What you will do:
• a. In the forum thread about the improbable probability, how many teams are the 1,000 players spread across?
• b. Reproduce the probability thread word for word, beginning at "Fun (im)probability question!" and stopping after "play that sport?".
• c. Write the next part of the forum thread on the improbable probability, picking up after its last sentence.

Fun (im)probability question!

#1
Hi folks - I need some help with a tricky probability. Here's the situation:

Let's say there are 4M internet users in Age Group A. (The total set)
Of those 4M, there are 1,000 users who play a specific sport.
Those 1,000 are spread evenly over 125 teams, so 8 players each.

1. What's the probability of selecting 3 random users (from the 4M) who all play that sport?
2. What's the probability of all 3 random users being members of the same team?

This isn't a school problem - I'm a 47 year old writer, and I need to figure out this absurdly improbable number. (The improbability is the point.) Any advice / guidance / direction here would be appreciated! (I have a moderate familiarity with combinations & permutations, and their notations, so do feel free to use whatever formulae / notations are needed.)

Any questions, please feel free to let me know. Thanks! ~ MW.
 
#2
I am NOT a statistician, but have some limited understanding. Given no one has yet answered, I'll put in my 2 cents and let the experts correct me.

The initial assumptions:
  • 4 million people is a pretty narrow age group of internet users. This quora question guestimated 6.85% of the week is spent on average on the internet. Since that question was answered, the number of active internet uses has grown (+ probably time online given current social distancing!) but the number of users is growing daily. The estimate at the time of writing is about4.6 billion taking 6.85% of this = 315.1 million. 4 million would be <1.3% of internet users online at a given time (prevelance), so if it is an age range it is a pretty narrow one (i.e. unlikely to span an entire age year unless in low prevalence users - e.g. elderly).

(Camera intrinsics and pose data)
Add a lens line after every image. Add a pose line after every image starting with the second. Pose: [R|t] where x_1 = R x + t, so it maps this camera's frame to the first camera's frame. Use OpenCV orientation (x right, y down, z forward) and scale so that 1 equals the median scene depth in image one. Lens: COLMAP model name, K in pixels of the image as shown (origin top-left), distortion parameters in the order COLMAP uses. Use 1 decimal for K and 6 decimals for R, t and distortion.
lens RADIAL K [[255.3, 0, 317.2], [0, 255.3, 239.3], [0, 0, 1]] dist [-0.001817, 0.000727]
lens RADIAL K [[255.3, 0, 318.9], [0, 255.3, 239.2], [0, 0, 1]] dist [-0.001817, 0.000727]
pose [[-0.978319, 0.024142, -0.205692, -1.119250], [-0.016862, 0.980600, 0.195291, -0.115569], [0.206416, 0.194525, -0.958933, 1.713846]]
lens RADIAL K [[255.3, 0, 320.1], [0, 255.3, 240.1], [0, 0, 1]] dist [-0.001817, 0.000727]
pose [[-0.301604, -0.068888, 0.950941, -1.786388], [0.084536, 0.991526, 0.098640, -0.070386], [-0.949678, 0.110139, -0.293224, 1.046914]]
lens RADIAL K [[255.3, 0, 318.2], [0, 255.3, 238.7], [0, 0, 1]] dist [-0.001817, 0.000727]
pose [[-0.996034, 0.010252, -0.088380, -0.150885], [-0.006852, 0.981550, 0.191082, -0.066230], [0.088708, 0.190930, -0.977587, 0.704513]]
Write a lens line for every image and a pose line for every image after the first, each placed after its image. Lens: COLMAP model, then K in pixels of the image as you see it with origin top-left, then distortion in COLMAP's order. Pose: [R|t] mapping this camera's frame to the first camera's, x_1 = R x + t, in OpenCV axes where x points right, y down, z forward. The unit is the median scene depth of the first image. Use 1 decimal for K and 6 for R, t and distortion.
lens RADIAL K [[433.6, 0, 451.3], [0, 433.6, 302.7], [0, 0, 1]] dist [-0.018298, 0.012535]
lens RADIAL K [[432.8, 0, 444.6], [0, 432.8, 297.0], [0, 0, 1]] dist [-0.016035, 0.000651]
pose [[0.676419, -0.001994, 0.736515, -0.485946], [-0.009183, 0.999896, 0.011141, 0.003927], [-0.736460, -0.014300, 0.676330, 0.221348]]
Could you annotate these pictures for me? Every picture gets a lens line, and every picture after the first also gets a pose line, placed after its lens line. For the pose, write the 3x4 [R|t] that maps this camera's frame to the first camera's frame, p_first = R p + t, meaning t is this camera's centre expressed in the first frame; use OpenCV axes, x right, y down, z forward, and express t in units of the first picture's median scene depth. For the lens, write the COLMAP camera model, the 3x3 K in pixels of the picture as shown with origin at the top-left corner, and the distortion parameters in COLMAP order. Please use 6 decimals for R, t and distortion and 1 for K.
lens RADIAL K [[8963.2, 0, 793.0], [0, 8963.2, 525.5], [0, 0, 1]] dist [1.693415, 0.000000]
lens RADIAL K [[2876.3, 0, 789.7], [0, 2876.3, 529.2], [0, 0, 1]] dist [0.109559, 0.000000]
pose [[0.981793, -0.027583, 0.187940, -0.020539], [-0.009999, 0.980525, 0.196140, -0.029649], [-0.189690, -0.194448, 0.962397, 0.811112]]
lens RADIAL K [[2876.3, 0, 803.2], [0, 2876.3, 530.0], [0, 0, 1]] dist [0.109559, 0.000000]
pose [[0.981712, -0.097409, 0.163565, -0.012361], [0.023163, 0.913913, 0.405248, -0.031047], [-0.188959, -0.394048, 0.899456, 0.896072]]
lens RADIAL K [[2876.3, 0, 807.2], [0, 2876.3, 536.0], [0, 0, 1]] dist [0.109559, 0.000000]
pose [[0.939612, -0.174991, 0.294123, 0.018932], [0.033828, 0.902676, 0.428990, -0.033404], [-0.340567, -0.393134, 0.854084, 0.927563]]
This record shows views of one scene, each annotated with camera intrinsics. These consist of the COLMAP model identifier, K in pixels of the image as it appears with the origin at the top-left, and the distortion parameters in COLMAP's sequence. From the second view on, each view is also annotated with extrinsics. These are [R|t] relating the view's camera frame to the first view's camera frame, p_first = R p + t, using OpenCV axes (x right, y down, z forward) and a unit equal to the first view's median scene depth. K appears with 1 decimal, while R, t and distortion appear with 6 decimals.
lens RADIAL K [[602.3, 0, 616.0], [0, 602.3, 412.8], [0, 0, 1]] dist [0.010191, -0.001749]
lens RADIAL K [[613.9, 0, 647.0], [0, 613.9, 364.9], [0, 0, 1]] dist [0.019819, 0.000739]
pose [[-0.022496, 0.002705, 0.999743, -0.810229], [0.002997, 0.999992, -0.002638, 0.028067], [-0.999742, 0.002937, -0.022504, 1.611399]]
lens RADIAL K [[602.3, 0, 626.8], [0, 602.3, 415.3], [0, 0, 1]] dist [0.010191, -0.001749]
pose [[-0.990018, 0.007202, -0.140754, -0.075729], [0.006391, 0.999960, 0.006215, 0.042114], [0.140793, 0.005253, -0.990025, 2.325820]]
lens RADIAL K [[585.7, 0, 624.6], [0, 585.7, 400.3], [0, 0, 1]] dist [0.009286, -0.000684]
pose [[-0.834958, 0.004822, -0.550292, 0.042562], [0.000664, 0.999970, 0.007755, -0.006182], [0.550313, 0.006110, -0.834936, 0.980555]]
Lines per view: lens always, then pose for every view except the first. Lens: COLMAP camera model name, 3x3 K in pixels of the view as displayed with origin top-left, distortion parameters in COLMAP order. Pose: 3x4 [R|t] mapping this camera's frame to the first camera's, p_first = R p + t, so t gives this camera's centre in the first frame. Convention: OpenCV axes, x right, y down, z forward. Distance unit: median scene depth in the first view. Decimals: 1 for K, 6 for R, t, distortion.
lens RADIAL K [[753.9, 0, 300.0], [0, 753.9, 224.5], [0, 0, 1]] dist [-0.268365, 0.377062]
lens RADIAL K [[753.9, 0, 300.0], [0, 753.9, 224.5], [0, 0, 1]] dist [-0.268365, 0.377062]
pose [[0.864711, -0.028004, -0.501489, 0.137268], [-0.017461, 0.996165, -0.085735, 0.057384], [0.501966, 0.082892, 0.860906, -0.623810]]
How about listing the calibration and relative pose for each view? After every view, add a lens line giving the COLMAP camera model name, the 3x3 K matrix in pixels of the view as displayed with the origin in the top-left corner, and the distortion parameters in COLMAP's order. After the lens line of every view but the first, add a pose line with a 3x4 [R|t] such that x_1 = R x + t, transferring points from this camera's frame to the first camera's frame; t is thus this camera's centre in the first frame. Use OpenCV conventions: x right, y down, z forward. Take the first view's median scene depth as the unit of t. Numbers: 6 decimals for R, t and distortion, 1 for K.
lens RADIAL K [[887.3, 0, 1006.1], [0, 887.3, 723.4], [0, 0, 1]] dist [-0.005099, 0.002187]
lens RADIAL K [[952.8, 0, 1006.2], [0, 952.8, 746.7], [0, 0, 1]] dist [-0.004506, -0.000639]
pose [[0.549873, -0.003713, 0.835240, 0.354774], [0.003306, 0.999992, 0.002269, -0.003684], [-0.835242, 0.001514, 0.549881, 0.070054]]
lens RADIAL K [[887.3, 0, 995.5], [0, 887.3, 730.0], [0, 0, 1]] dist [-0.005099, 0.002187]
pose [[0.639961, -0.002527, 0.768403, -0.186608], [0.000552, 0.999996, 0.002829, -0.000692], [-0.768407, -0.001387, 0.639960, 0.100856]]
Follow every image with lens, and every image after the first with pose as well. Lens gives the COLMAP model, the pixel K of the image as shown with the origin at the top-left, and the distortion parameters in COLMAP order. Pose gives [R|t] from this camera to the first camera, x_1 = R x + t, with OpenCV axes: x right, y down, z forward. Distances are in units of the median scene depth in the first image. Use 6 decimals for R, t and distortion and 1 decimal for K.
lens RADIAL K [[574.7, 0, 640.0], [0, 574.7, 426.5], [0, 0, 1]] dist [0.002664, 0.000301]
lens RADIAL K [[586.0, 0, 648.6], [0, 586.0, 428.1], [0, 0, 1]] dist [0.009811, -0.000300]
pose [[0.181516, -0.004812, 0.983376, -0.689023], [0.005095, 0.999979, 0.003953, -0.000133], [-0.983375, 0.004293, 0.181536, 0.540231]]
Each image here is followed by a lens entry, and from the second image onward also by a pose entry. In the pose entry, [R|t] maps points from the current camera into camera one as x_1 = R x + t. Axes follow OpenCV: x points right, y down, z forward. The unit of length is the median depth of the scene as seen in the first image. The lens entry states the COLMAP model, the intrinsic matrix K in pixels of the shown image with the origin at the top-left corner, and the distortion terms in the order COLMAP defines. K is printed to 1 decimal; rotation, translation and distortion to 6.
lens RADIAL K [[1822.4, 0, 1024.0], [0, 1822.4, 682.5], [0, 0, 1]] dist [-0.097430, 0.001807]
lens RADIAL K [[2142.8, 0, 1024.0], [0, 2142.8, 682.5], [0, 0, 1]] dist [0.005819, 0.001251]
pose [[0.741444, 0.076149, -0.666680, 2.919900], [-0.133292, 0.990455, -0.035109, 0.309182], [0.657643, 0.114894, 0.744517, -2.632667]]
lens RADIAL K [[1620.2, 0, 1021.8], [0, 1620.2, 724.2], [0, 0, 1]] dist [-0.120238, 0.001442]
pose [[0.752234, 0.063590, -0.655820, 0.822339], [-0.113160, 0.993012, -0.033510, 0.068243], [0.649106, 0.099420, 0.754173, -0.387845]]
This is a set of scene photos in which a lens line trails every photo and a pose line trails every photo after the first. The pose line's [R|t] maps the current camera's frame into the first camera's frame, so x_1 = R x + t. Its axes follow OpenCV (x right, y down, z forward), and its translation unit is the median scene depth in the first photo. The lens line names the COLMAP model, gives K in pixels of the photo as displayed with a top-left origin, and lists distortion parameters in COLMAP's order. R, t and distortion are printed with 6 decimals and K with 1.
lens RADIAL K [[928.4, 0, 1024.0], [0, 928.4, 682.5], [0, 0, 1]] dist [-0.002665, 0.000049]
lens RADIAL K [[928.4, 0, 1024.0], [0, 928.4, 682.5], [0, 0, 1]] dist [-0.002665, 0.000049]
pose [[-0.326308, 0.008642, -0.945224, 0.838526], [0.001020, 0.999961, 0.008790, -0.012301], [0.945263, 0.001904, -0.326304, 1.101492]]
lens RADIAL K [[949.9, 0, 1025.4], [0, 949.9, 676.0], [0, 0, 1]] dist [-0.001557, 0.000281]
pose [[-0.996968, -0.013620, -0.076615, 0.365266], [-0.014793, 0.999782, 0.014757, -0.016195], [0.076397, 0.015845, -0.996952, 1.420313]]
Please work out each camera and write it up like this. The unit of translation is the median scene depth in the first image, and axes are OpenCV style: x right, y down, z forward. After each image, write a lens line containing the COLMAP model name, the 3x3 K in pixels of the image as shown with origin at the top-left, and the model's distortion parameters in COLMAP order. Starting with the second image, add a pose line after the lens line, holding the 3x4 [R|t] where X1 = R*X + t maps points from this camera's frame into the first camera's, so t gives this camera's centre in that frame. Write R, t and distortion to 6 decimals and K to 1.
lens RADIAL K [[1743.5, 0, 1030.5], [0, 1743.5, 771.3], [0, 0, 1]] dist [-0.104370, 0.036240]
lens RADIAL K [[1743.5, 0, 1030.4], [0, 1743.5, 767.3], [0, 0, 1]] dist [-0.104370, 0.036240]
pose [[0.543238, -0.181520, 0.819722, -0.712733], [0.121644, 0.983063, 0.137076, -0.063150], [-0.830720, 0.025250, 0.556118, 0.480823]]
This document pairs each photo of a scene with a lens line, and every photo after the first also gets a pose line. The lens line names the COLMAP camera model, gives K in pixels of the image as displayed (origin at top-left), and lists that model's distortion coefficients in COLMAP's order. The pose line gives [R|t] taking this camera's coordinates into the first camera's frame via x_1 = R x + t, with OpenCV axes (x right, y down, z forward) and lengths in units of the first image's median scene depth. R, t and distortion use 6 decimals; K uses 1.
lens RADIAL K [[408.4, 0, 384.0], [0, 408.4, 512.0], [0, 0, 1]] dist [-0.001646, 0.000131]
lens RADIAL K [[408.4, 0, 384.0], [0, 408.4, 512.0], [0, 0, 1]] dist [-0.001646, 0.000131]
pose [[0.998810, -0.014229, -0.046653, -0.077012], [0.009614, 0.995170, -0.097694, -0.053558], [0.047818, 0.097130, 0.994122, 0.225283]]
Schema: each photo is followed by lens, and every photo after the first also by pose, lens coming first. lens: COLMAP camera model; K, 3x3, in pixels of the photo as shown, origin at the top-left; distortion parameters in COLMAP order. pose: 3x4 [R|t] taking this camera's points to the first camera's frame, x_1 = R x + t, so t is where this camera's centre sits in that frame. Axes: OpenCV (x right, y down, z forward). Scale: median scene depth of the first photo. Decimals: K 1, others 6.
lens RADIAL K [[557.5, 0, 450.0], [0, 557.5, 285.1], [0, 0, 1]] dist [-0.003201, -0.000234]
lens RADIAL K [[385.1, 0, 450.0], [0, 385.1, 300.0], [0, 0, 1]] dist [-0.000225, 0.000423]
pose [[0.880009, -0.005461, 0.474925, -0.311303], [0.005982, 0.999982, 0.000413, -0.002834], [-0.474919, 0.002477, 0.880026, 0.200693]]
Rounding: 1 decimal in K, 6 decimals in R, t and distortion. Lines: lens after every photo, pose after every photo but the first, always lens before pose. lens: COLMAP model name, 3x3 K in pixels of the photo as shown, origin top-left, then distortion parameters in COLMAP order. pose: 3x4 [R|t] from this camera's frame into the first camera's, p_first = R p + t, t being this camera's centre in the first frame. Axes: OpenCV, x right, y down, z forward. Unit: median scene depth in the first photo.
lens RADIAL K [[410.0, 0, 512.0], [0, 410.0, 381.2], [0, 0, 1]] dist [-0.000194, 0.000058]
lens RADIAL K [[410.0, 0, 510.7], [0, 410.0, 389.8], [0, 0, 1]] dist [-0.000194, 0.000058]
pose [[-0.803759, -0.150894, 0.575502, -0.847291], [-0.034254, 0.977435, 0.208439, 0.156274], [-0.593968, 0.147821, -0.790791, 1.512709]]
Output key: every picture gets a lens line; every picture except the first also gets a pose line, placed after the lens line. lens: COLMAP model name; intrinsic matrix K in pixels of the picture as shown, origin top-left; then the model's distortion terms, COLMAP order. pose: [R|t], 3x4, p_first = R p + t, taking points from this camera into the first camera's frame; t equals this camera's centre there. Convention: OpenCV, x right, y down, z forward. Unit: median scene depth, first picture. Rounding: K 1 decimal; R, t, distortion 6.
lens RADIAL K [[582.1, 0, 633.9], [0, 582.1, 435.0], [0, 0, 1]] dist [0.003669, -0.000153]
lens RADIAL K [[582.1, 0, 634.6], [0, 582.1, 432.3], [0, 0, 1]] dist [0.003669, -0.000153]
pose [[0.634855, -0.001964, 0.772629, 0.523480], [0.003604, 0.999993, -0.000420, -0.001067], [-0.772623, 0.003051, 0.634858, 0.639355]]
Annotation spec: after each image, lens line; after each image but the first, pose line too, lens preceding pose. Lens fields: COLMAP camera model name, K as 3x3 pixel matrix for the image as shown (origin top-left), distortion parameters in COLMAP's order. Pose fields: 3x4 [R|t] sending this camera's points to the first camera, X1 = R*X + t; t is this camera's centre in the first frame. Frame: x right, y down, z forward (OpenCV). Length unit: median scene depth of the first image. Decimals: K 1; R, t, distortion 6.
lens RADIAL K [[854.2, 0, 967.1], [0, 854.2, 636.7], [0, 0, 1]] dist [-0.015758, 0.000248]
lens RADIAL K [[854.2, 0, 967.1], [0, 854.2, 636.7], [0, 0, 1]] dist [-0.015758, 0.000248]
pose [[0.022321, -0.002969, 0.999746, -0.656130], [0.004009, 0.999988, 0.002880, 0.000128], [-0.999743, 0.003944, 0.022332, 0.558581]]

Answers below:
• a. 125 teams

• b.
Fun (im)probability question!

#1
Hi folks - I need some help with a tricky probability. Here's the situation:

Let's say there are 4M internet users in Age Group A. (The total set)
Of those 4M, there are 1,000 users who play a specific sport.
Those 1,000 are spread evenly over 125 teams, so 8 players each.

1. What's the probability of selecting 3 random users (from the 4M) who all play that sport?

• c.
  • However the players of a bespoke sport does smell of bias - is it popular in only a few countries etc. The nature by which they found each other is important - obviously a forum which might attract users with the same or even related interests invalidates assumptions. similarly if just typing in random IP addresses changes things as in the internet of things there are a lot more than 315million devices online at any given time, and if typing random IPs the number of permutations of an adress is more important than the number of occupied addresses.
bearing this in mind, most people I know would approximate with replacement because it is slightly quicker and the result will effectively be the same:
=(1K/4M)^3= 156 billion to 1 (quoting as odds as they are effectively the same at these tiny probabilities).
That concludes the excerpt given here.